The first principal component (PC1), accounting for 60.49 % of the total variance, had high positive loadings on Cd (0.793), Cr (0.818), Cu (0.894), Zn (0.868), and Pb (0.847) and a low loading on Zn (0.249). However, the second principal component (PC2) accounted for 19.12 % of the total variance, and only had strong positive loadings on Zn (0.743). As mentioned above, although Cr and Ni contaminations could result from the erosion of mafic and ultramafic rocks (Miller et al. 1991) and mining and industrial activities (Kavcar et al. 2009; Shah et al. 2010; Arif et al. 2011), their enhanced concentration (Ni) and high value of variable coefficient (Ni and Cr) may also be ascribed to anthropogenic sources. For example, coal mining activity may be the most probable origin in this study area. Cu could be influenced more by agricultural activities (Khan et al. 2013). As to Cd and Pb, Cd is usually present in all soils and rocks, and its level elevation could be caused by the erosion of schistose rocks, while Pb level could be influenced by plumbing systems (Khan et al. 2013). So, the results suggested that PC1 may represent both geologic and anthropogenic sources. Zn could come from the schistose rocks with sulfide seams (Khan et al. 2013). Moreover, our previously published study had found that Zn and Fe had close correlation (Sun et al. 2013a), and as we all know, Fe is mainly from natural weathering processes, usually abundant on the earth and selected as the normalizing element due to its conservative nature during diagenesis; thus, the PC2 may have only geologic contributions.

Conclusions

HMs in shallow groundwater were well-recognized, especially when it was taken as drinking water source for urban areas.

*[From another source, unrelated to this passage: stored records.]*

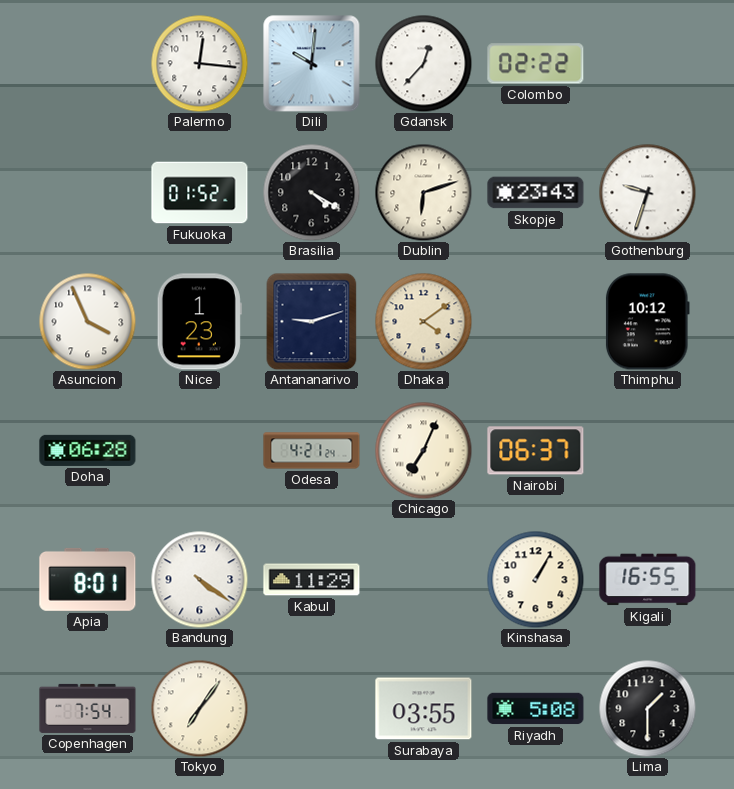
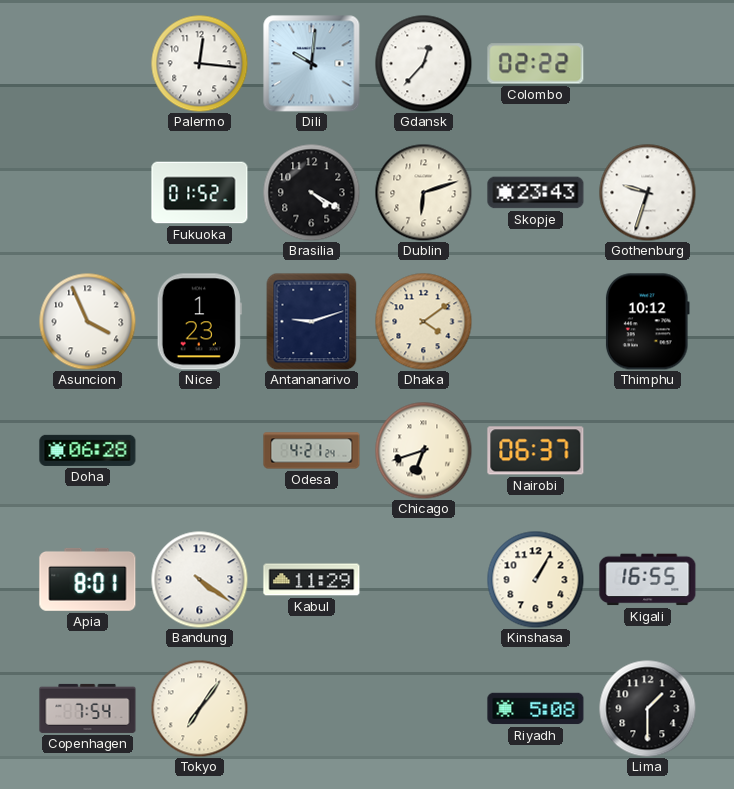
Chicago: 7:04 -> 6:42
Surabaya: 03:55 -> none
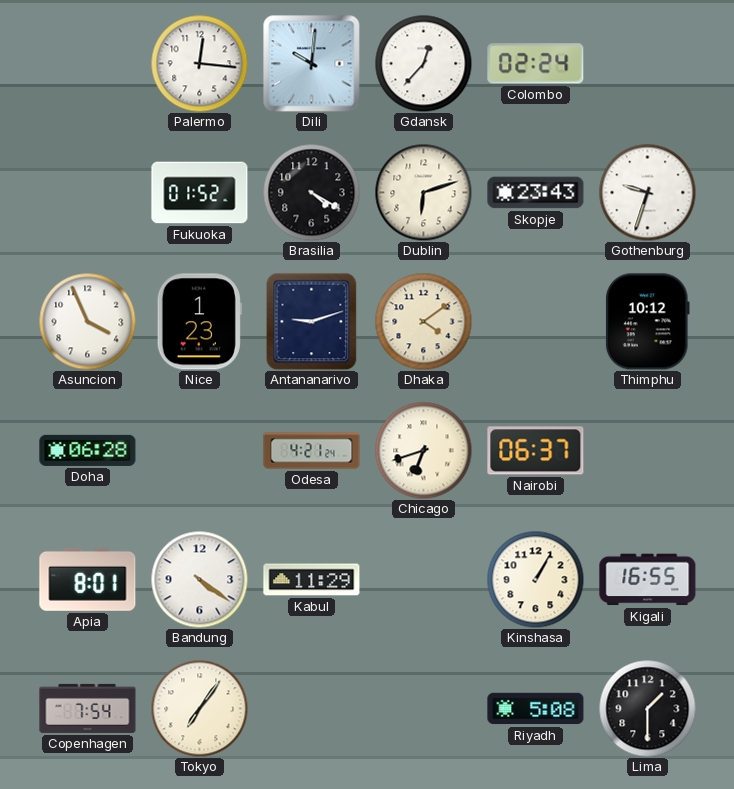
Colombo: 02:22 -> 02:24
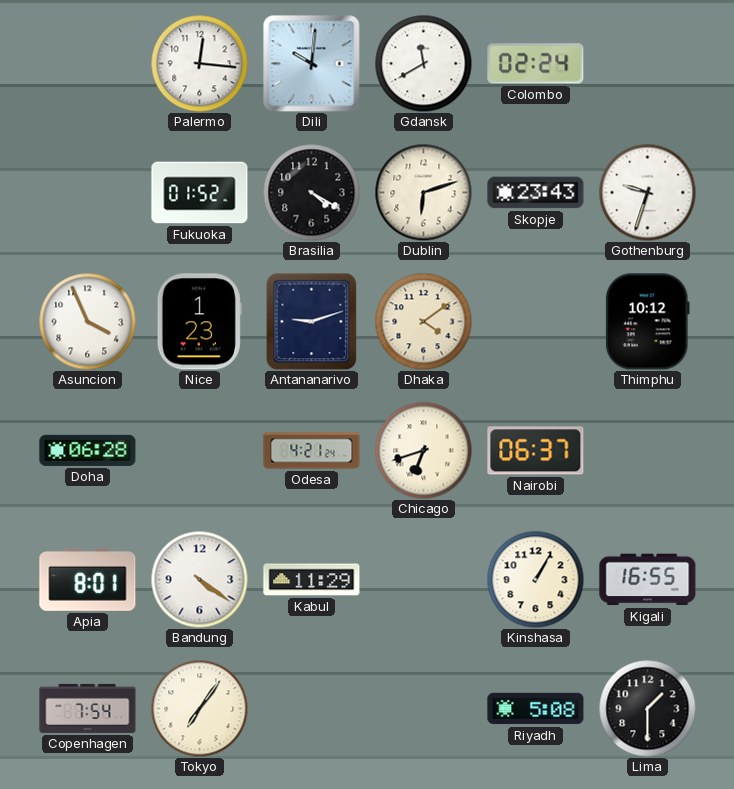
Gdansk: 12:37 -> 11:40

The present study focused on the deep groundwater, and described the relationships and sources of HMs in the four different aquifers for the first time. HM concentrations in the groundwater from UF, CA, TA, and OA were investigated in the order of Zn>Ni>Pb>Cu>Cd>Cr, Ni>Zn>Pb>Cu>Cr>Cd, Ni>Zn>Pb>Cu>Cd>Cr, and Zn>Ni>Pb>Cu>Cr>Cd, respectively. Concentrations of Cu, Zn, and Cr were found within the permissible limits set by GB/T 14848-93 and WHO, while Cd, Pb, and Ni concentrations exceeded their respective permissible limits. The ANOVA analysis showed that heavy metal concentration in the four different sampling aquifers varied significantly (P < 0.05). Various physio-chemical parameters pairs in deep groundwater had a strong correlation, which varied with the different sampling aquifers. Moreover, except for Zn, the PCA results revealed that both geologic and anthropogenic sources were responsible for the HM contamination of the deep groundwater in the coal mining area, northern Anhui province. Furthermore, this study will give references for water pollution control to local government, as well as to the study on HMs from deep groundwater in the other coal mining areas.